§ Try it
You are asked to reproduce the listing exactly and to omit its pictures.

§ Information provided
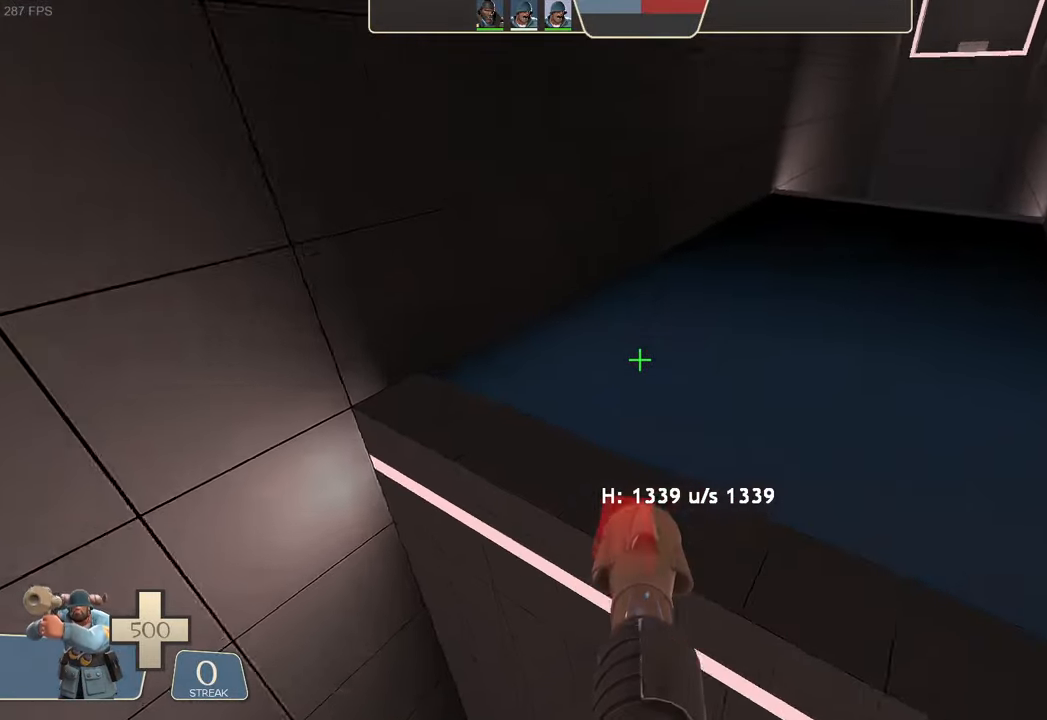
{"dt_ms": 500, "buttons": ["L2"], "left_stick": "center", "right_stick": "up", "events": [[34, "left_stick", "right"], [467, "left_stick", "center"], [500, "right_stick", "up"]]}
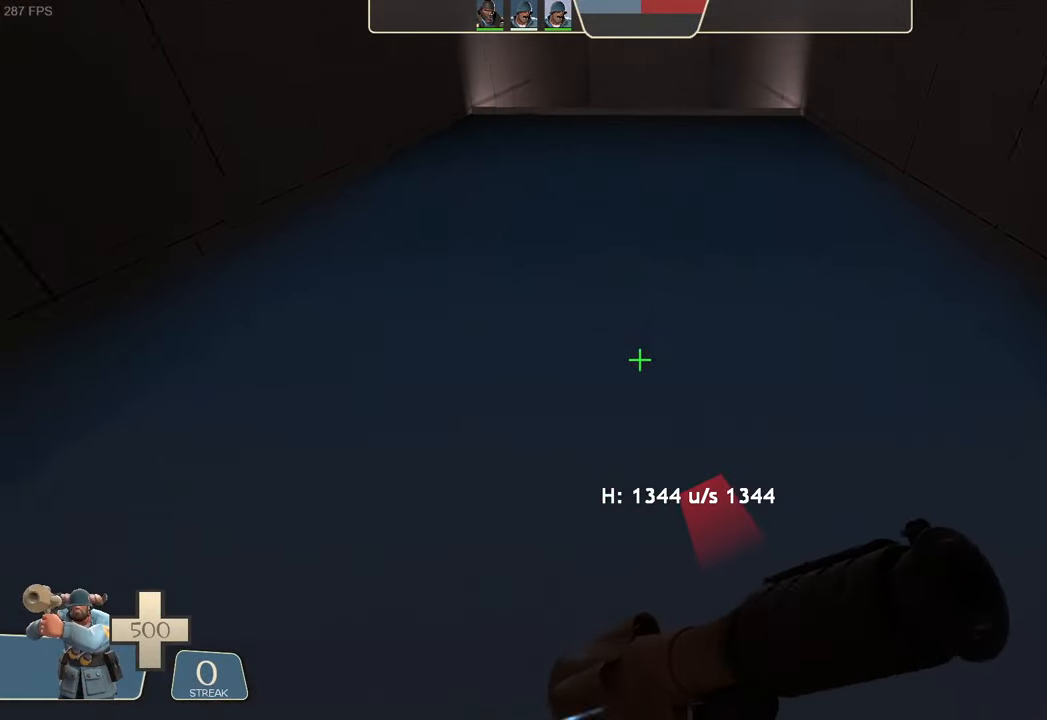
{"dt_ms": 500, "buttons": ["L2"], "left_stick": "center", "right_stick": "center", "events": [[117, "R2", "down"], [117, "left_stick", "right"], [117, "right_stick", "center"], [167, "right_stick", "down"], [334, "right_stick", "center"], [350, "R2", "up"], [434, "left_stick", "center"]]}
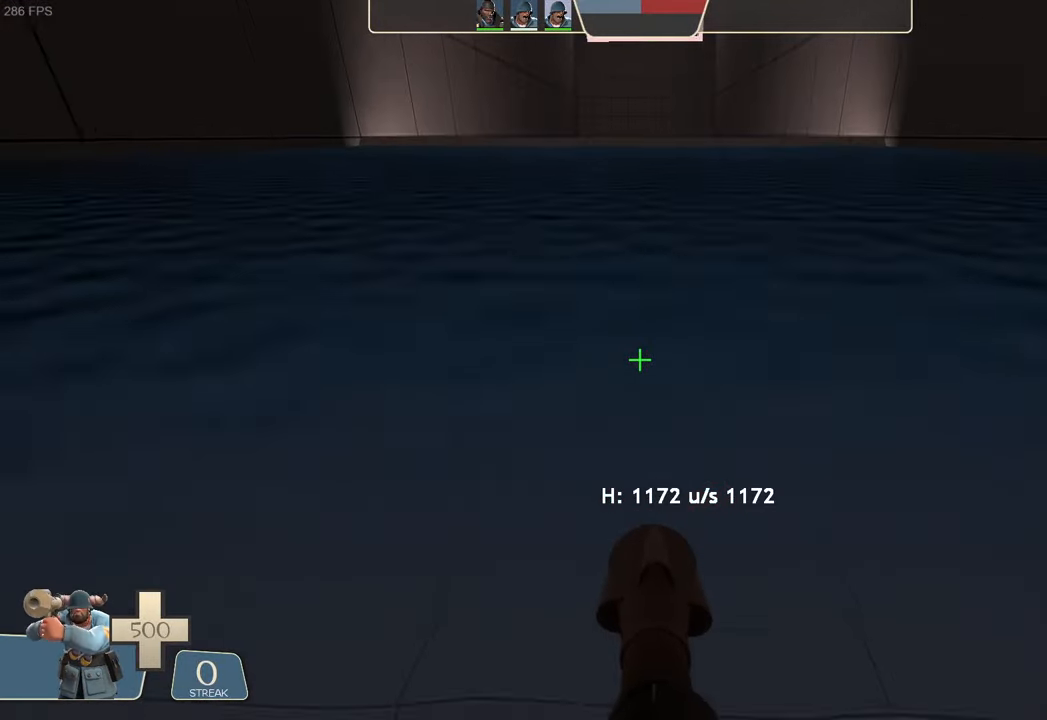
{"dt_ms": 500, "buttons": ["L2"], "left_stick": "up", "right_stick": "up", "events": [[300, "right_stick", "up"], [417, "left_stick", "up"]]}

§ Output of the exercise
{"dt_ms": 500, "buttons": ["L2"], "left_stick": "center", "right_stick": "up", "events": [[34, "left_stick", "right"], [467, "left_stick", "center"], [500, "right_stick", "up"]]}
{"dt_ms": 500, "buttons": ["L2"], "left_stick": "center", "right_stick": "center", "events": [[117, "R2", "down"], [117, "left_stick", "right"], [117, "right_stick", "center"], [167, "right_stick", "down"], [334, "right_stick", "center"], [350, "R2", "up"], [434, "left_stick", "center"]]}
{"dt_ms": 500, "buttons": ["L2"], "left_stick": "up", "right_stick": "up", "events": [[300, "right_stick", "up"], [417, "left_stick", "up"]]}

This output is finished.